Directions –
1 > Copy from the essay on Rambo and the Vietnam War the part that opens with the words containing "Even if it's" and closes with "of the device.".
2 > Answer these questions on the essay about Rambo and the Vietnam War below:
(a) In what city did Dr. Benjamin Spock give the lecture?
(b) Which anti-war film did the questioner recall?
(c) What two ways of carrying on after the war does the essay call regrettable?

At a recent lecture in Ann Arbor by Dr. Benjamin Spock, a member of the audience asked an interesting question about the media. I would like to repeat that question here and then offer some observation in response.

The question was simply expressed and familiarly vague. Fifteen years ago, the questioner began, we were at the height of a widespread movement against the war in Vietnam. As a reflection of those times, the anti-war film MASH was recalled. But then the war ended, and as the country variously recovered or forgot that experience, the screens began to burst again with the steroid flesh of the likes of...Rambo! Why Rambo, for heaven's sake?

While the portrayal is a bit overgeneralized, I think the imagery does invoke some troubling issues which, if forcibly reduced, might read something like "Do we really learn from the past?" or "Why do so many folks seem to worship war and death?"

Now Dr. Spock did not address the question directly, but he did make a few statements about our need to recover from the experience of Vietnam. He stopped short of connecting Rambo to the social healing process, so I will take the discussion up from that point.

Even if it's not entirely accurate, the idea of a wounded nation in need of healing is a useful one. Millions were directly affected by the Vietnam War, and millions more were left emotionally affected or affronted by its memory. The image of a nation with a wound holds together. It's only when Rambo comes in that we have to recall the fiction of the device.

The plain fact is that forms of recovery vary. Different individuals, families and collectives will come to grips with that experience in their own ways. Some regrettably, have been able to carry on by forgetting, and others, even more regrettably, by becoming angry and grabbing at the idea that revenge is the answer. But many, many others recover by learning - at the very least that we have not yet figured out how to protect the dignity and actuality of human life, and in other instances by learning much more about the strategies and interests that result in the killing of people. Who are the people who kill? For what reasons? Through what mechanisms? Here you find active forms of recovery, and commitment toward the prevention of needless tragedies.

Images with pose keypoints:
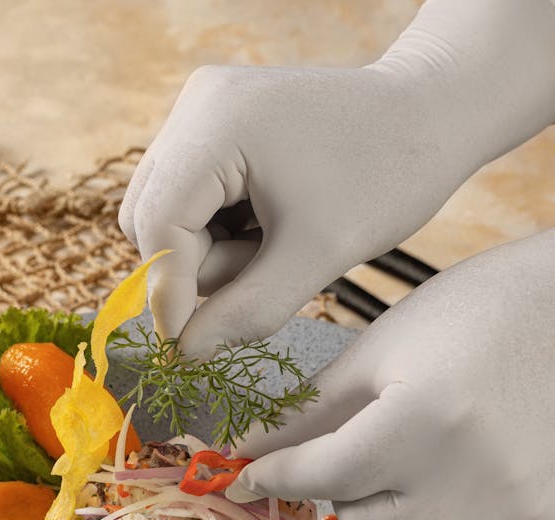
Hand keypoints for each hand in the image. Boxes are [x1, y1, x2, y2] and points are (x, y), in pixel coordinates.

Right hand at [119, 0, 554, 358]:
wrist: (429, 118)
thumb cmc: (387, 177)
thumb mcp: (318, 256)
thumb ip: (247, 310)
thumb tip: (186, 352)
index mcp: (217, 124)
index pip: (158, 223)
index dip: (168, 292)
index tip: (188, 347)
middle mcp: (197, 106)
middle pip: (151, 217)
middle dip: (197, 267)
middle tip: (262, 274)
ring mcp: (203, 109)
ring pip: (167, 212)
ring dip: (211, 251)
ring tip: (273, 246)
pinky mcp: (216, 123)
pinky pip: (190, 197)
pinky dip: (220, 230)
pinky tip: (267, 227)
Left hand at [231, 230, 554, 519]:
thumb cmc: (471, 316)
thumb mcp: (381, 350)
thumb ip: (308, 411)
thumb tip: (244, 451)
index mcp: (423, 419)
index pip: (321, 473)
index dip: (275, 475)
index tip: (250, 475)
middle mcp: (468, 480)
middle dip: (338, 494)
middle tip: (354, 455)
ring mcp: (509, 515)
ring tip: (402, 472)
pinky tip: (439, 494)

Written responses –
1 >
Even if it's not entirely accurate, the idea of a wounded nation in need of healing is a useful one. Millions were directly affected by the Vietnam War, and millions more were left emotionally affected or affronted by its memory. The image of a nation with a wound holds together. It's only when Rambo comes in that we have to recall the fiction of the device.

2 >
(a) Ann Arbor
(b) MASH
(c) Forgetting, and becoming angry and grabbing at the idea that revenge is the answer